Extract
####

Wilson Gray on ADS-L on the 6th:

“She was lying on her back, when she was stabbed, in the prone position.”

He meant to say, “in the supine position,” of course.

There’s no “of course” here. No, that is almost surely not what the speaker meant to say; I’d wager he intended to say exactly what he did say. It’s just not what Wilson thinks the speaker should have said. (Or he’s mocking people who talk this way, though I failed to detect any raised eyebrows in what he wrote so briefly and dismissively.)

We have here a widespread vulgar confusion, a failure to distinguish

between inadvertent errors, things that are “wrong” for the person who produces them, and advertent errors, things that are ok so far as the producer is concerned but “wrong” from the point of view of at least some other people. (Faced with [the first], you call in the psycholinguist; faced with [the second], you call in the sociolinguist.) (Language Log link)

####

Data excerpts
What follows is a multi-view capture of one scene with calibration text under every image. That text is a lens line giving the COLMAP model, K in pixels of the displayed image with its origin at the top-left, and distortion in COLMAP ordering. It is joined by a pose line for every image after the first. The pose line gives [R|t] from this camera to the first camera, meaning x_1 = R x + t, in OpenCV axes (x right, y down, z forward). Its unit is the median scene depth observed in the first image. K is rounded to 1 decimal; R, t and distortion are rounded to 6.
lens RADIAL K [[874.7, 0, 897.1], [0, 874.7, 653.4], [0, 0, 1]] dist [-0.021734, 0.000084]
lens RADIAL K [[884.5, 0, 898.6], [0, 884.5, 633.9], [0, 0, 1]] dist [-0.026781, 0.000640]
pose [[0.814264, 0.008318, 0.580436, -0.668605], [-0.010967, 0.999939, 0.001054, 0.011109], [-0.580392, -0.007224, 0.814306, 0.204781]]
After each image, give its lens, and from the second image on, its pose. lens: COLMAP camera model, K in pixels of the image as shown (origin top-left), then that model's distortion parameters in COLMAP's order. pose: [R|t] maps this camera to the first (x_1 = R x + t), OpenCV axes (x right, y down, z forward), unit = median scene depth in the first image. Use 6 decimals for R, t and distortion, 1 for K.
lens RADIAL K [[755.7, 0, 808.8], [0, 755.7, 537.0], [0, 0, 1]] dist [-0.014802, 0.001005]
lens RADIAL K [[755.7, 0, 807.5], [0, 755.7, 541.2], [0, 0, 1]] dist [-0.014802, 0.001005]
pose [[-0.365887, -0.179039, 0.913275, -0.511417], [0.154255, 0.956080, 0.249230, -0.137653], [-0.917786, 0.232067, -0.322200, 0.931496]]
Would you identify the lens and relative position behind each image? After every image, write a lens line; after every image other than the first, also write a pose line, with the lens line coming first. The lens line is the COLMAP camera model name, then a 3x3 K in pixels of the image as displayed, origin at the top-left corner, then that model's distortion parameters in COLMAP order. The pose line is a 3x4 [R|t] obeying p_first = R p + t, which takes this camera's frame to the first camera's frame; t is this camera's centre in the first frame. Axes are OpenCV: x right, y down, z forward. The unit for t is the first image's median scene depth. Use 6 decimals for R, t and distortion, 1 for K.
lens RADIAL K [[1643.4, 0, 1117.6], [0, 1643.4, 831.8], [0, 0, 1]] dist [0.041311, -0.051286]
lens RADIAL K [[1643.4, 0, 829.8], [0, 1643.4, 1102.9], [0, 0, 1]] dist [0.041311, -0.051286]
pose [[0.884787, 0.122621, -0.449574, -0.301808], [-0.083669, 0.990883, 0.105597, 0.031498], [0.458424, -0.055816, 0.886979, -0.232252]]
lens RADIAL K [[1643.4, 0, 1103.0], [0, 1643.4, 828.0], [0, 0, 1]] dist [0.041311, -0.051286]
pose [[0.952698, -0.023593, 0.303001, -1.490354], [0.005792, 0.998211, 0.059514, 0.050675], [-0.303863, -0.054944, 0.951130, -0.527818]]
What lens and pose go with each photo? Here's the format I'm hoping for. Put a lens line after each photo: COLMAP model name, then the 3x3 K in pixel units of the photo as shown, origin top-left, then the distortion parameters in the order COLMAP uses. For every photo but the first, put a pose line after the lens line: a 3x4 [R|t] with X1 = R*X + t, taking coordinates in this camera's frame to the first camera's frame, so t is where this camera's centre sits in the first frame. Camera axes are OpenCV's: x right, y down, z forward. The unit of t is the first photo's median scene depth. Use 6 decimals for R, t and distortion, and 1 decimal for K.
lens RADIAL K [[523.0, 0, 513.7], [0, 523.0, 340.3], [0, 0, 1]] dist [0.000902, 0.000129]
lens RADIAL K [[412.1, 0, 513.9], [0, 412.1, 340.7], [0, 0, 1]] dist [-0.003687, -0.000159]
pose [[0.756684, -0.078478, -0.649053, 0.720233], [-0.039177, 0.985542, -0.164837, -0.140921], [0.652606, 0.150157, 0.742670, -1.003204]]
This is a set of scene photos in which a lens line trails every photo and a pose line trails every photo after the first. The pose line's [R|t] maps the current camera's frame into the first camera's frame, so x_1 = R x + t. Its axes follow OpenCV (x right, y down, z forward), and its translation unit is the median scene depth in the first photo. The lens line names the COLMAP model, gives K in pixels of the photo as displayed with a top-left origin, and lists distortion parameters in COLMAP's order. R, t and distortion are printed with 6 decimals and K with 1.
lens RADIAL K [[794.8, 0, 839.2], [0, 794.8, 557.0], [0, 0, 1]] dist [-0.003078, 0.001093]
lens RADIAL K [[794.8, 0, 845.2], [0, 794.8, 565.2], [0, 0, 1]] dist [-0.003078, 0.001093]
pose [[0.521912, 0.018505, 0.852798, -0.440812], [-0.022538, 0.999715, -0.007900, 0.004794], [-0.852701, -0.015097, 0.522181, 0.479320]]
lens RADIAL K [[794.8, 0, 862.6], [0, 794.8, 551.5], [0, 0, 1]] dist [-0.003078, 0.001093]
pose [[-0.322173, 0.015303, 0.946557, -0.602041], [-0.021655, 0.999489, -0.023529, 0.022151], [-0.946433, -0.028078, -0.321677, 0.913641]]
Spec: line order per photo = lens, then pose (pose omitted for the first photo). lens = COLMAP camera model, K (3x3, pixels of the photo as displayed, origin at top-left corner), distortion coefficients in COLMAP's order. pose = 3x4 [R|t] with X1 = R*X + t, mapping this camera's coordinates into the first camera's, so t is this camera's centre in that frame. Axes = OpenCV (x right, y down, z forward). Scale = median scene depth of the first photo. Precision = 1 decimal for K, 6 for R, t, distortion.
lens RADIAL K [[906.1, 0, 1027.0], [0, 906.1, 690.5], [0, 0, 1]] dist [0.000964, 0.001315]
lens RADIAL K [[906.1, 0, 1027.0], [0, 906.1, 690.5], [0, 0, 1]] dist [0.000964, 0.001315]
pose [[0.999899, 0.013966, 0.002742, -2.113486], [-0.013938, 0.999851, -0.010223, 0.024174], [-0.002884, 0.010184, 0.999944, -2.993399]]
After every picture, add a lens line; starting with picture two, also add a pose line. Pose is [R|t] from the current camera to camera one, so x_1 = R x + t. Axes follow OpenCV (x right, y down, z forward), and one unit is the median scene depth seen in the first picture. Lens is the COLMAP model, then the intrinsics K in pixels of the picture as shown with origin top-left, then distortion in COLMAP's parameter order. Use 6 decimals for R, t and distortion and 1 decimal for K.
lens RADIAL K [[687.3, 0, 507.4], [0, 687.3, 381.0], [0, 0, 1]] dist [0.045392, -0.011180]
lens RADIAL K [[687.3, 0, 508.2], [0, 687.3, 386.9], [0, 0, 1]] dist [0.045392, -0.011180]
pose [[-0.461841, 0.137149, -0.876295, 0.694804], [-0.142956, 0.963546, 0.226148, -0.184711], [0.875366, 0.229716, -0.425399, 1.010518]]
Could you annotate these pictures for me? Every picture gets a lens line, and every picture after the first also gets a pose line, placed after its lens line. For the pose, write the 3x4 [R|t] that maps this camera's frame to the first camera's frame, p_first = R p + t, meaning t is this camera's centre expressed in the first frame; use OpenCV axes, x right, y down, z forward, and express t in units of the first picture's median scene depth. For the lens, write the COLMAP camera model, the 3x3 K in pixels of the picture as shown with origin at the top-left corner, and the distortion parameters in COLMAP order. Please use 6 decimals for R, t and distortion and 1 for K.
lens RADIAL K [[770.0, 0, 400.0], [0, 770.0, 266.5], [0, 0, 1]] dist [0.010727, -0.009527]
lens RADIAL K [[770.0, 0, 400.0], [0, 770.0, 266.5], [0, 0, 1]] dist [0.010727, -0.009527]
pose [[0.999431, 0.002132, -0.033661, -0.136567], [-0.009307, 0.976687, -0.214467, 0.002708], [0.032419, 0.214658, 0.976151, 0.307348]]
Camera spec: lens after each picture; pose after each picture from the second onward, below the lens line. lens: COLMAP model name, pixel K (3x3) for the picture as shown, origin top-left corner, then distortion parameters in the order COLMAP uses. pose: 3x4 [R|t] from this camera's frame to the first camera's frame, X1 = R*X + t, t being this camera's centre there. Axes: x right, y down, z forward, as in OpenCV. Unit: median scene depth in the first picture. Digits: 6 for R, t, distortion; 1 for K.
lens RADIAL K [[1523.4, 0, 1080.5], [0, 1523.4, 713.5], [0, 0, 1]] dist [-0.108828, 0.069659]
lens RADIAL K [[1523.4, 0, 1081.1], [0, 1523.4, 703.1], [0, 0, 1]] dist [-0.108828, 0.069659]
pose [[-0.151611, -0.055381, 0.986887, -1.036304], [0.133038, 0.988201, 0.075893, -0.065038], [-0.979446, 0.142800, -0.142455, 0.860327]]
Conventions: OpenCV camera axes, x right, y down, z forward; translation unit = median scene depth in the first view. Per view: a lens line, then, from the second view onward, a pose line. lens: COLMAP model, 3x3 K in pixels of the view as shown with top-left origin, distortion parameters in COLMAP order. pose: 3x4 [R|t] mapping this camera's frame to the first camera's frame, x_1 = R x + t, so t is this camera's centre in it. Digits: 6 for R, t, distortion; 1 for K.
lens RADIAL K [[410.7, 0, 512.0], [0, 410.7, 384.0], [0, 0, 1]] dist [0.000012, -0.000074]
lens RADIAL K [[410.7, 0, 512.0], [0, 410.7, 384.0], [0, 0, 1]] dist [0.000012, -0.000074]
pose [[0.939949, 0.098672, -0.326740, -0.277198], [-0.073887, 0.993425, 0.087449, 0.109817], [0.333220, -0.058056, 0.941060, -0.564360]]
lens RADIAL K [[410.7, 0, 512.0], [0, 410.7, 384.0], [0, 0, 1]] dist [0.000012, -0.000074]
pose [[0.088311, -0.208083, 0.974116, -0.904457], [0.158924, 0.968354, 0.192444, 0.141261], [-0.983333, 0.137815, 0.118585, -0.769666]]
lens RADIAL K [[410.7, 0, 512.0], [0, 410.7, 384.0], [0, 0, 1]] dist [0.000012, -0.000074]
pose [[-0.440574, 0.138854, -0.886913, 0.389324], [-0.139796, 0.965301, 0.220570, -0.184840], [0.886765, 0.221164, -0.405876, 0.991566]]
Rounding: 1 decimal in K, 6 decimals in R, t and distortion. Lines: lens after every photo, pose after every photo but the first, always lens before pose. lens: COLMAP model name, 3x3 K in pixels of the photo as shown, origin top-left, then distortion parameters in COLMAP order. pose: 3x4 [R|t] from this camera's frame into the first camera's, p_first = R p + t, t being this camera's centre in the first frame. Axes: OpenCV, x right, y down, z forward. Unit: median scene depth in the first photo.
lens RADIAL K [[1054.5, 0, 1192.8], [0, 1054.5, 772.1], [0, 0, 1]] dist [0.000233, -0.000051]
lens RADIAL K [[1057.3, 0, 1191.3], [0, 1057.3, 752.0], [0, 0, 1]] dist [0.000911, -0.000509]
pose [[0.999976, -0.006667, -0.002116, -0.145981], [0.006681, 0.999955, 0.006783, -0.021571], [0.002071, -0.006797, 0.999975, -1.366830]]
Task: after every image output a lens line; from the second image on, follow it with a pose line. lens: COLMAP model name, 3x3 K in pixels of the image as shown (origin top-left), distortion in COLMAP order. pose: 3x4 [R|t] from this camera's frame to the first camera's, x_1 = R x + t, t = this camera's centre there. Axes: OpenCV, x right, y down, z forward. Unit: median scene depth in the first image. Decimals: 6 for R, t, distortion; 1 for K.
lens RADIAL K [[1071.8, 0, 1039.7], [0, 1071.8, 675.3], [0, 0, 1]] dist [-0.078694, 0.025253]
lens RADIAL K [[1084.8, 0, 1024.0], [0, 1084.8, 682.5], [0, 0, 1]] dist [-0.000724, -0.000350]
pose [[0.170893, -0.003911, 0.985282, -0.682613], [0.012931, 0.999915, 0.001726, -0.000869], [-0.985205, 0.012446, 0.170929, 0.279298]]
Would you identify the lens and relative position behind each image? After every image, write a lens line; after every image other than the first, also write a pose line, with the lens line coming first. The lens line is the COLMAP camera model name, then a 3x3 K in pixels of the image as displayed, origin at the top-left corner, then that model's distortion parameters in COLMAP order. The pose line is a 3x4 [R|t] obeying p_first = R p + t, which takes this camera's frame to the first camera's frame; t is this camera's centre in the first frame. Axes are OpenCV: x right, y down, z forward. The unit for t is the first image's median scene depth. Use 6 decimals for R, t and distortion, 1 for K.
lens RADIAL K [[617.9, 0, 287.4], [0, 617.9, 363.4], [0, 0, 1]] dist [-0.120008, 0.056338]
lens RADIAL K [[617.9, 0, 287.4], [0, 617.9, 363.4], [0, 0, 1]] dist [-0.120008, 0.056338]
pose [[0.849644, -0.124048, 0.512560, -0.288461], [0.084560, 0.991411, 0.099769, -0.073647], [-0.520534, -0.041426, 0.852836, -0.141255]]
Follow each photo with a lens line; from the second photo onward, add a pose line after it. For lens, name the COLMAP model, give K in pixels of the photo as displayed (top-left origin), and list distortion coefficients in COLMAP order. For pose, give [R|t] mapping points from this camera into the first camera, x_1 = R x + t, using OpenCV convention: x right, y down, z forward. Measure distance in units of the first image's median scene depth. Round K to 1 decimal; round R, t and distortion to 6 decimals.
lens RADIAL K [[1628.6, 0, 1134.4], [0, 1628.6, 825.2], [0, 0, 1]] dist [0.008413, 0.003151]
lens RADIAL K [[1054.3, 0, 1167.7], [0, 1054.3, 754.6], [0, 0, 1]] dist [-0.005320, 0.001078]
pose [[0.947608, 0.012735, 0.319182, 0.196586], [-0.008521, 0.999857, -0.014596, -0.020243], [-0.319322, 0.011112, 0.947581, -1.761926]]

####

Requirement
What comes next in the post about "prone" versus "supine"? Continue it from its final sentence.

Answer area
On top of that, Wilson has the sociolinguistic facts wrong, through a confusion between ordinary language and technical language: supine is a technical term for a bodily postion (lying flat on one’s back), used in certain specific domains (anatomy, sport, and shooting, in particular); in those domains, its counterpart (referring to lying flat on one’s belly) is prone, but in ordinary language, outside these specific domains, prone can refer to lying flat in general, and supine isn’t used at all.

The mistake here lies in assuming that technical, domain-specific (medical, botanical, technologcal, etc.) vocabulary is the true, correct, uniquely valid scheme for naming. From my 7/27/15 posting “Misleadingly named animals”, on zoological names:

The terminology “true fly” and “true bug” (etc.) here arises from the attitude that the naming practices of biologists are the only valid (true) naming schemes — what I’ll call technicalism. In the case of fly and bug, technicalism is remarkable from the historical point of view, since the specialized use of these nouns represents a decision to use perfectly ordinary vocabulary as technical terminology by drastically restricting its reference.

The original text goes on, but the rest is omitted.